Many families around the world begin their meals by saying their own version of grace at the dinner table.When we take the time to prepare a meal that satisfies all of the senses and slow down to experience it, we are engaging in an ancient ritual of thankfulness and reverence. Reverence is to act with ‘veneration’ or deepest respect.

Dr. Masaru Emoto has opened up the world of gratitude and love in his water crystal experiments. Water is in great abundance in our food and in our bodies and it makes sense that we need to think positive thoughts about our food as we eat it. In this way we can make the most of our food and the experience of eating it. Perhaps we can even improve the nutritional absorption.

"From Mr. Emoto’s work we are provided with factual evidence, that human vibrational energy, thoughts, words, ideas and music, affect the molecular structure of water, the very same water that comprises over seventy percent of a mature human body and covers the same amount of our planet.”

Saying a simple thank you, as in a blessing before your meal, will set the intent of this gratitude and respect for your food. If you’ve taken the time to prepare a meal that is healthy and satisfies the needs of your body, then it will be easy to truly feel it. It doesn’t have to be religious unless you want it to be. A simple thank you to the life (vegetable or animal) that contributed to your meal is enough.

Setting the table and surrounding your meal with a beautiful environment is a way to show respect for the food that we are eating. Using a tablecloth, place mats, nice glasses and cloth napkins will make every meal a celebration! Set the table with flowers & candles and put on some slow and relaxing music.

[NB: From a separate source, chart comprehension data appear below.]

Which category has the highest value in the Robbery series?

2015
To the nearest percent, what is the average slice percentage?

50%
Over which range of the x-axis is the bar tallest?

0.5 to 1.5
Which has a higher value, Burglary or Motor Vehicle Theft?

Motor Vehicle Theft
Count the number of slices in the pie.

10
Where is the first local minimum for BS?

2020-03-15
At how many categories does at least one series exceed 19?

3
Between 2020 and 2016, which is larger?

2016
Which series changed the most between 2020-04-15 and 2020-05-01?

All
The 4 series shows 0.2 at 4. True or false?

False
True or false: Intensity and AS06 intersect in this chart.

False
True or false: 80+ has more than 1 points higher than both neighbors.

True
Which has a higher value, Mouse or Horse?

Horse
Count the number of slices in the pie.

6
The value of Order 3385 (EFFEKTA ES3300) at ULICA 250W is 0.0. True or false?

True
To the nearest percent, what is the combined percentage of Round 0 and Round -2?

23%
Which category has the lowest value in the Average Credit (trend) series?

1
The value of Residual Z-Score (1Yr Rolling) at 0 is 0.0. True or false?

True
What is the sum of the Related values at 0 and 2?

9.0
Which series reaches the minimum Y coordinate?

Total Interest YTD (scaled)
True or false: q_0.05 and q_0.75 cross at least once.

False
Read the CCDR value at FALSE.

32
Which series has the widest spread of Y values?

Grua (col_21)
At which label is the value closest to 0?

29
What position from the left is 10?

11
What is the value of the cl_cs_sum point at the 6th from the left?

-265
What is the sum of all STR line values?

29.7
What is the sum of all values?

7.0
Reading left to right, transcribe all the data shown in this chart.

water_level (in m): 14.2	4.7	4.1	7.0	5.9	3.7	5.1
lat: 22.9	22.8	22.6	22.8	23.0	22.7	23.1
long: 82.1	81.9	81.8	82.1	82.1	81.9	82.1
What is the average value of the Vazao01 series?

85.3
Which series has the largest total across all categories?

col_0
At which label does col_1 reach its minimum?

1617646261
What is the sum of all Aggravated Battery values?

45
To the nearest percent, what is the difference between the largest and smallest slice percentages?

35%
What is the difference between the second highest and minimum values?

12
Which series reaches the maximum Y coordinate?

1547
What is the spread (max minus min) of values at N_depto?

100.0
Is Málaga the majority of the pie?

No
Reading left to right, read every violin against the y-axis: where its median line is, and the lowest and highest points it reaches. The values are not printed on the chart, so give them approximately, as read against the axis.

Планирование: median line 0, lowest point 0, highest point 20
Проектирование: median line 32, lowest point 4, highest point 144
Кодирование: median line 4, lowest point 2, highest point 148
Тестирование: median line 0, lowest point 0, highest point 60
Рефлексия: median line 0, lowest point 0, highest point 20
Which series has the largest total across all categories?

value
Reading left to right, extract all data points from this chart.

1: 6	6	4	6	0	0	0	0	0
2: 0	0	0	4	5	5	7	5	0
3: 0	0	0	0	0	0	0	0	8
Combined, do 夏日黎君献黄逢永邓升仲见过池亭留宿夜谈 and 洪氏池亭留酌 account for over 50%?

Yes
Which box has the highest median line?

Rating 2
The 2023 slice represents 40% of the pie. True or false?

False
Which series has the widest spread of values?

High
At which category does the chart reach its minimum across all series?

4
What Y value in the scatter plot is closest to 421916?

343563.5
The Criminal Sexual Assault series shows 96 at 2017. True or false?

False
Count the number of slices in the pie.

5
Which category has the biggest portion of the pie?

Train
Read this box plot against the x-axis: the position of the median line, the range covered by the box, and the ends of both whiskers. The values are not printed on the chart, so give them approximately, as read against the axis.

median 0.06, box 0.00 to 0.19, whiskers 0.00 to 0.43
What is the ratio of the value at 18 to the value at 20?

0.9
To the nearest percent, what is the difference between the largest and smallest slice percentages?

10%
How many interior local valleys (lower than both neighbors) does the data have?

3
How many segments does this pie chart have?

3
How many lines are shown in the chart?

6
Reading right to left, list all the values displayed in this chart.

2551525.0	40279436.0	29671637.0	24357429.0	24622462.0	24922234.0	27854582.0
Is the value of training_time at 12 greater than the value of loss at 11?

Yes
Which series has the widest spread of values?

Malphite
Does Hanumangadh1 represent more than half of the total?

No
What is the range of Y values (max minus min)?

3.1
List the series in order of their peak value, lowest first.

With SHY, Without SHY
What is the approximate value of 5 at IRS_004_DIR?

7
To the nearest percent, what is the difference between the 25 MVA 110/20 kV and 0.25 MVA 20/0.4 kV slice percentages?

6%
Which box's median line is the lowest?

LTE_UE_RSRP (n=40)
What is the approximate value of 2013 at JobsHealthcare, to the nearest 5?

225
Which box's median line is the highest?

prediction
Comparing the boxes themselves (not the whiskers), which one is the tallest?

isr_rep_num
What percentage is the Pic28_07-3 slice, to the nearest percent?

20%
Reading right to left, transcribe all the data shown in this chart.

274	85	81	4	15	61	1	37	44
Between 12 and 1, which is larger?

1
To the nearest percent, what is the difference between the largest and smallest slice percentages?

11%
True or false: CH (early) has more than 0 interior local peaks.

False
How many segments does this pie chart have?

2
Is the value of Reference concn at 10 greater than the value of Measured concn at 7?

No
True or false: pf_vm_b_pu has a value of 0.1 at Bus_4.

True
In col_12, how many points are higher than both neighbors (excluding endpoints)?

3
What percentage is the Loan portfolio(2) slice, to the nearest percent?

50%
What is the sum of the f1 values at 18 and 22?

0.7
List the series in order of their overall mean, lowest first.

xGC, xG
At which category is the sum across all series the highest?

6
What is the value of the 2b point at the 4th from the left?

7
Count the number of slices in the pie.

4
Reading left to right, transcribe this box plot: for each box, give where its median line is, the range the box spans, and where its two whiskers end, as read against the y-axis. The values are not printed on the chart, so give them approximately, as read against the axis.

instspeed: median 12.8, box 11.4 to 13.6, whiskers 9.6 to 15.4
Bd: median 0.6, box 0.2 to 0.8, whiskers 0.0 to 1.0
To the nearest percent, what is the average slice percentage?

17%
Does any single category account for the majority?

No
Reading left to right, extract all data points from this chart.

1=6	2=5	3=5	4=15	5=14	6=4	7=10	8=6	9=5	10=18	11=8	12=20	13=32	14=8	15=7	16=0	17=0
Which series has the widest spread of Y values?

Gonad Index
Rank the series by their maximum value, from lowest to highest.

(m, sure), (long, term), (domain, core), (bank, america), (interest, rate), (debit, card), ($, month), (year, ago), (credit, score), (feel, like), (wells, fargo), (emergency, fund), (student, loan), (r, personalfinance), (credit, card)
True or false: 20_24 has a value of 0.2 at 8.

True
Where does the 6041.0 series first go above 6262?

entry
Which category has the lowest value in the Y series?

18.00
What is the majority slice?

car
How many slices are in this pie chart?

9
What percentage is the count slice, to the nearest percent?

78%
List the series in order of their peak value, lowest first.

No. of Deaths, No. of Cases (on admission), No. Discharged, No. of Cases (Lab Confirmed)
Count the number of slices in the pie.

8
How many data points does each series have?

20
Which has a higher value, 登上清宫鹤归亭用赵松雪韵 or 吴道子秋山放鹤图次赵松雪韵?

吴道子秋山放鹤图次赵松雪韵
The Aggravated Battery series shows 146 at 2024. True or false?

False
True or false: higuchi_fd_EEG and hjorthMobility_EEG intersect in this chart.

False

When preparing your meals, try to think about how to appeal to all your senses through textures, colours, smells, tastes and sounds. Using your senses as a tool to become more ‘mindful’ will help you to notice and appreciate your food as never before. During food preparation think about the loved ones or guests with whom you will be sharing the meal .
Mindfully preparing and eating meals is a practice that is taught to those with eating disorders. It helps to become more aware of the habits we have and our emotional connections with our food. Zen monks practice Shojin Cooking to help their spiritual journey. It includes preparing food in a mindful way as well as mindfulness in every step of the process from earth to table. "If a woman could see the sparks of light going forth from her fingertips when she is cooking, and the substance of light that goes into the food she handles, she would be amazed to see how much of herself she charges into the meals that she prepares for her family and friends….”
Maha Chohan, Electrons

Being aware of the textures, colours, shapes, smells, tastes and sounds with each mouthful will help you get the most from your food experience. Use your five senses to appreciate and notice things you never did before.

By eating with respect for the food we are nourishing our bodies with and preparing and eating in an atmosphere that supports this, we can increase the absorption of the nutrients in our food and enhance the support and enjoyment that it gives us. Eat with Reverence.